━━━━━ Extrait ━━━━━

France | France, Cour administrative d'appel, 1ère chambre, 28 décembre 2023, 23MA01522


Vu la procédure suivante :



Procédure contentieuse antérieure :



La SCI La Colombière a demandé au tribunal administratif de Nice d'annuler l'arrêté du 25 juillet 2019 par lequel le maire d'Antibes-Juan-les-Pins ne s'est pas opposé à la déclaration préalable déposée par la SCI Juan-Les Pins portant sur le remplacement de deux portes-fenêtres par des portes-fenêtres à galandage dans un appartement situé au deuxième étage de la villa Stella Maris, 21 boulevard Edouard Baudouin à Juan-les-Pins.



Par un jugement

n° 1904567 du 10 mai 2023, le tribunal administratif de Nice a rejeté sa demande.





Procédur...

Vu la procédure suivante :

Procédure contentieuse antérieure :

La SCI La Colombière a demandé au tribunal administratif de Nice d'annuler l'arrêté du 25 juillet 2019 par lequel le maire d'Antibes-Juan-les-Pins ne s'est pas opposé à la déclaration préalable déposée par la SCI Juan-Les Pins portant sur le remplacement de deux portes-fenêtres par des portes-fenêtres à galandage dans un appartement situé au deuxième étage de la villa Stella Maris, 21 boulevard Edouard Baudouin à Juan-les-Pins.

Par un jugement n° 1904567 du 10 mai 2023, le tribunal administratif de Nice a rejeté sa demande.

Procédure devant la Cour :

Par une requête enregistrée le 15 juin 2023, la SCI La Colombière, représentée par Me Sapira, demande à la Cour :

1°) d'annuler le jugement du 10 mai 2023 du tribunal administratif de Nice ;

2°) d'annuler l'arrêté du 25 juillet 2019 du maire d'Antibes-Juan-les-Pins ;

3°) de mettre à la charge solidaire de la commune d'Antibes-Juan-les-Pins et de la SCI Juan-les-Pins la somme de 5 000 euros au titre de l'article L. 761-1 du code de justice administrative ;

Elle soutient que :

- elle justifie d'un intérêt à agir en sa qualité de propriétaire d'un appartement dans une villa protégée au titre de l'article L. 151-19 du code de l'urbanisme et du plan de valorisation de l'architecture et du patrimoine d'Antibes s'agissant de travaux qui portent atteinte à l'harmonie de ce bâtiment ;

- la décision attaquée méconnaît l'article 9 du règlement du plan local d'urbanisme d'Antibes-Juan-Les-Pins ;

- les plans de la déclaration de travaux ne correspondent pas à la réalité des travaux effectués, la déclaration qui a pour objet de régulariser ces travaux revêt dans ces conditions un caractère frauduleux ;

- l'arrêté attaqué méconnaît le règlement du site patrimonial remarquable d'Antibes-Juan-les-Pins.

━━━━━

# Tâche:
Donnez la suite de l'extrait de la décision de la cour administrative d'appel, en reprenant après sa dernière phrase. Le matériel qui vient ensuite provient d'une autre source.

━━━━━ Matériel fourni ━━━━━

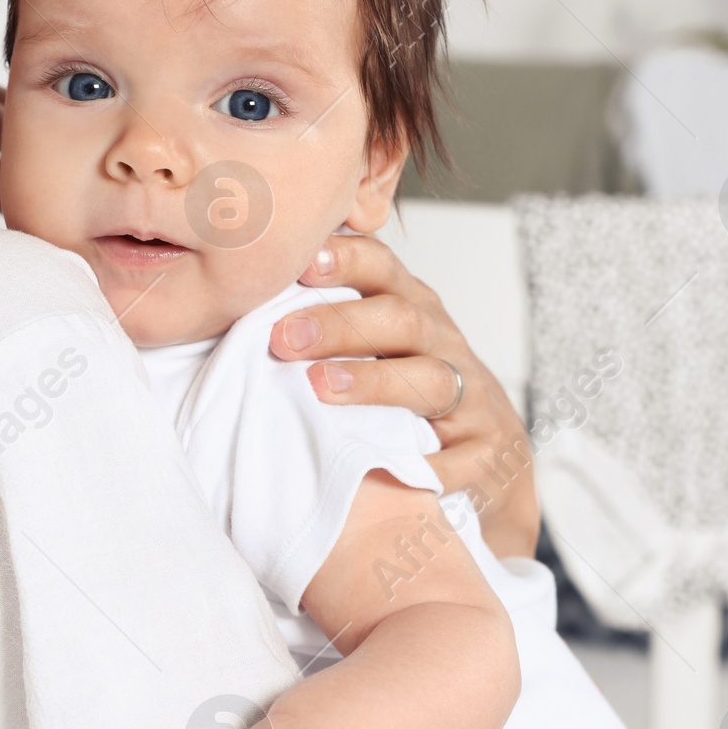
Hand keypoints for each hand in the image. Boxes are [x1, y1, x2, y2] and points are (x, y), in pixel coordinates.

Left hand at [270, 232, 539, 559]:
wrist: (492, 462)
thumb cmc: (413, 396)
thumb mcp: (380, 348)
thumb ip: (325, 324)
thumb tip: (236, 305)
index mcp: (413, 311)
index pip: (384, 269)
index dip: (346, 260)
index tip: (300, 263)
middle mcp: (445, 345)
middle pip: (401, 320)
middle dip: (340, 325)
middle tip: (283, 339)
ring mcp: (473, 398)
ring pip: (431, 379)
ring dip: (374, 382)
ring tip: (320, 389)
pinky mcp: (487, 452)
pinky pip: (460, 457)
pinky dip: (426, 463)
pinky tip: (384, 468)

━━━━━

# Réponse:
Par un mémoire en défense enregistré le 9 août 2023, la commune d'Antibes-Juan-Les-Pins, représentée par Me Pontier, conclut au rejet de la requête et à ce que soit mise à la charge de la SCI La Colombière la somme de 3 000 euros au titre de l'article L. 761-1 du code de justice administrative.

Elle soutient que :

- les moyens tirés de la méconnaissance de l'article 9 du règlement du plan local d'urbanisme d'Antibes-Juan-Les-Pins et du règlement du site patrimonial remarquable d'Antibes-Juan-les-Pins sont irrecevables en application de l'article R. 611-7-1 du code de l'urbanisme ;

- les moyens de la requête ne sont pas fondés.

Par un mémoire en défense enregistré le 12 septembre 2023, la SCI Juan-les Pins, représentée par Me Soler-Couteaux, conclut au rejet de la requête et à ce que soit mise à la charge de la SCI La Colombière la somme de 2 500 euros au titre de l'article L. 761-1 du code de justice administrative.

Elle soutient que :

- les moyens tirés de la méconnaissance de l'article 9 du règlement du plan local d'urbanisme d'Antibes-Juan-les-Pins et règlement du site patrimonial remarquable d'Antibes-Juan-les-Pins sont irrecevables en application de l'article R. 611-7-1 du code de l'urbanisme ;

Par une lettre en date du 20 juillet 2023, la Cour a informé les parties qu'il était envisagé d'inscrire l'affaire à une audience qui pourrait avoir lieu au cours de la période comprise entre octobre et novembre 2023, et que l'instruction était susceptible d'être close par l'émission d'une ordonnance à compter du 15 septembre 2023.

Par ordonnance du 29 septembre 2023, la clôture de l'instruction a été prononcée avec effet immédiat.

Un mémoire a été enregistré pour la SCI La Colombière le 29 septembre 2023, après que son conseil ait accusé réception sur l'application télérecours de l'ordonnance portant clôture de l'instruction, et n'a pas été communiqué.

Vu les autres pièces du dossier.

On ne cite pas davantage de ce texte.